13 Days to Broadway Back in Development -- With Whoopi

News   13 Days to Broadway Back in Development -- With Whoopi
 
After languishing in development limbo for more than a decade, Cy Coleman's musical 13 Days To Broadway appears sincerely to have moved off the back burner -- thanks largely to the addition of two major new names: Whoopi Goldberg and Robin Wagner.

After languishing in development limbo for more than a decade, Cy Coleman's musical 13 Days To Broadway appears sincerely to have moved off the back burner -- thanks largely to the addition of two major new names: Whoopi Goldberg and Robin Wagner.

As first reported by The New York Post, and confirmed by composer Coleman, actress Goldberg has agreed to come aboard the project, the backstage story of a musical in trouble on the road to Broadway. It's based on Coleman's own experience with the 1979 musical Home Again, Home Again and includes some songs from that show, which closed in Toronto on the second leg of what was supposed to be a pre-Broadway tour.

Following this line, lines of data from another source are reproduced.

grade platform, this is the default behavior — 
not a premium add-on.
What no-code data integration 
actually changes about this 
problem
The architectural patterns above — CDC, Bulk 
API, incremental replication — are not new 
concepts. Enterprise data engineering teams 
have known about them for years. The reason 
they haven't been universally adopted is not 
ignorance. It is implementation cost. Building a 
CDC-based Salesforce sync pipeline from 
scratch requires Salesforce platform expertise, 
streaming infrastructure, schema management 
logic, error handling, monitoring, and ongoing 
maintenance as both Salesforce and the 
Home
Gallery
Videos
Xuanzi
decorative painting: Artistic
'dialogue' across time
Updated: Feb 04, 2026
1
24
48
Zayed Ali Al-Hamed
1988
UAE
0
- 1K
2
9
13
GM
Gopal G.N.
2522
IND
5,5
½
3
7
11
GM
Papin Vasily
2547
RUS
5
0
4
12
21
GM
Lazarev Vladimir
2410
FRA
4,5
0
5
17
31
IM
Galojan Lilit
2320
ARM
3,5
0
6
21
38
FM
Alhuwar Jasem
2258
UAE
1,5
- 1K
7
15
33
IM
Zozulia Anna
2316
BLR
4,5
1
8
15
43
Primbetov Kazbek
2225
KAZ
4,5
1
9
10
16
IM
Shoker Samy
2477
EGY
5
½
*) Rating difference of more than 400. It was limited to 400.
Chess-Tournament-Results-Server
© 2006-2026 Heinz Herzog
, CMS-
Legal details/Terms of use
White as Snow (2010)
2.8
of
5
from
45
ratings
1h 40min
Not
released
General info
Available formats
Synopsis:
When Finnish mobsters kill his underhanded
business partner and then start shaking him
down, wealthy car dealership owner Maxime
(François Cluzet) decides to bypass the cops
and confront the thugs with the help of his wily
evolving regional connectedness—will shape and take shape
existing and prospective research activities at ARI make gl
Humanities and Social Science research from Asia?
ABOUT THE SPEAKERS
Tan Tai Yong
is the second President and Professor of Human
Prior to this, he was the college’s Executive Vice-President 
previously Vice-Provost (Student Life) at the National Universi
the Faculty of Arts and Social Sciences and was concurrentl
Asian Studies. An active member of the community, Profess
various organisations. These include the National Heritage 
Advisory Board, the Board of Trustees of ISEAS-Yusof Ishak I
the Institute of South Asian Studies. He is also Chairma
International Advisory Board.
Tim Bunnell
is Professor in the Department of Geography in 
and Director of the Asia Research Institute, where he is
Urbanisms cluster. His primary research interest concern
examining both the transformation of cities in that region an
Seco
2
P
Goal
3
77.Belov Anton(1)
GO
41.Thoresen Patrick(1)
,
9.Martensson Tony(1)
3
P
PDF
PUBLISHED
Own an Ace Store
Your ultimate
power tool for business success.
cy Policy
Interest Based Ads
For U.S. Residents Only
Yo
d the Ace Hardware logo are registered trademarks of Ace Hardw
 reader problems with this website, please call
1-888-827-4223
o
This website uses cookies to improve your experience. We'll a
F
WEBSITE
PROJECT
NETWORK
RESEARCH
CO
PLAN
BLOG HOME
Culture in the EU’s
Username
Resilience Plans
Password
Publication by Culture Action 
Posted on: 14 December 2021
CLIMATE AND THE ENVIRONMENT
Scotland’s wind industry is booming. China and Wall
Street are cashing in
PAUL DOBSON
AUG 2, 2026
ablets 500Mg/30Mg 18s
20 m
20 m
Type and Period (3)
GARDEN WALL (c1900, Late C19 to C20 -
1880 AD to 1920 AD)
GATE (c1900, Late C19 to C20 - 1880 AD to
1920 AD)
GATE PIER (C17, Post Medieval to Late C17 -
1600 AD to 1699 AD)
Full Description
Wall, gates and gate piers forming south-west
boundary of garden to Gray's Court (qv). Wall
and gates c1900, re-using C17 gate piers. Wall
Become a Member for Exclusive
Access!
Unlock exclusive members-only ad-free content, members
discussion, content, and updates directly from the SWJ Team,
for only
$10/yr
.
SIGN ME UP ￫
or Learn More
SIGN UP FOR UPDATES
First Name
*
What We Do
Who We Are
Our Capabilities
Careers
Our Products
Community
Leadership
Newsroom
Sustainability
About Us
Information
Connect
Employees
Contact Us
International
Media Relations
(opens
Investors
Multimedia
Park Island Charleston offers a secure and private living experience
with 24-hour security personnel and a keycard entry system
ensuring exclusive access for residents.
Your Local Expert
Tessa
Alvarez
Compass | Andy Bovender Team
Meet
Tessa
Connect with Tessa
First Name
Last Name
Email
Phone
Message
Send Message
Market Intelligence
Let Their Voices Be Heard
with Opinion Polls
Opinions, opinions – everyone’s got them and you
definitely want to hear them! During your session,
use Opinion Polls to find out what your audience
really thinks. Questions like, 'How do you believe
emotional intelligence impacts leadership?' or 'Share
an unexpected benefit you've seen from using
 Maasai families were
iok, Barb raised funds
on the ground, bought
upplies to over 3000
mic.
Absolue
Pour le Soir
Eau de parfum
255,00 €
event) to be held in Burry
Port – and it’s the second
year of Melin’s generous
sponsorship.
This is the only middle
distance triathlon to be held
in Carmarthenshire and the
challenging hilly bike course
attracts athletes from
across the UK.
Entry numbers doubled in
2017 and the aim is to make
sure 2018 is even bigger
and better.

Coleman told Playbill On-Line that he's putting 13 Days in development for 1999 or 2000.

A comedian and Oscar-winning actress, Goldberg got her start in a one woman Broadway show produced by Mike Nichols. She returned to Broadway in 1997, succeeding Nathan Lane as Pseudolus in the A Funny Thing Happened on the Way to the Forum revival -- a coup of non-traditional casting.

13 Days To Broadway will have lyrics by Barbara Frye, and a book by Bruce Villanch, taking over from columnist Russell Baker who did the Home Again libretto. No director has been announced. The other new name on the project is Robin Wagner, the Tony-winning designer who will design and co-produce the show with Coleman.

Coleman has had his share of flops, including Welcome To the Club (which he's reworking this summer for Goodspeed Opera House as Exactly Like You) and Seesaw. But Coleman's track record also includes Tony-winning hits such as The Will Rogers Follies, City of Angels, Barnum and Sweet Charity. He's currently represented on Broadway by The Life.

As for the title, which has been knocked as a downer in the highly superstitious theatre world, Coleman told Playbill On-Line that it remains his favorite for the project, though he said he'd consider a better one.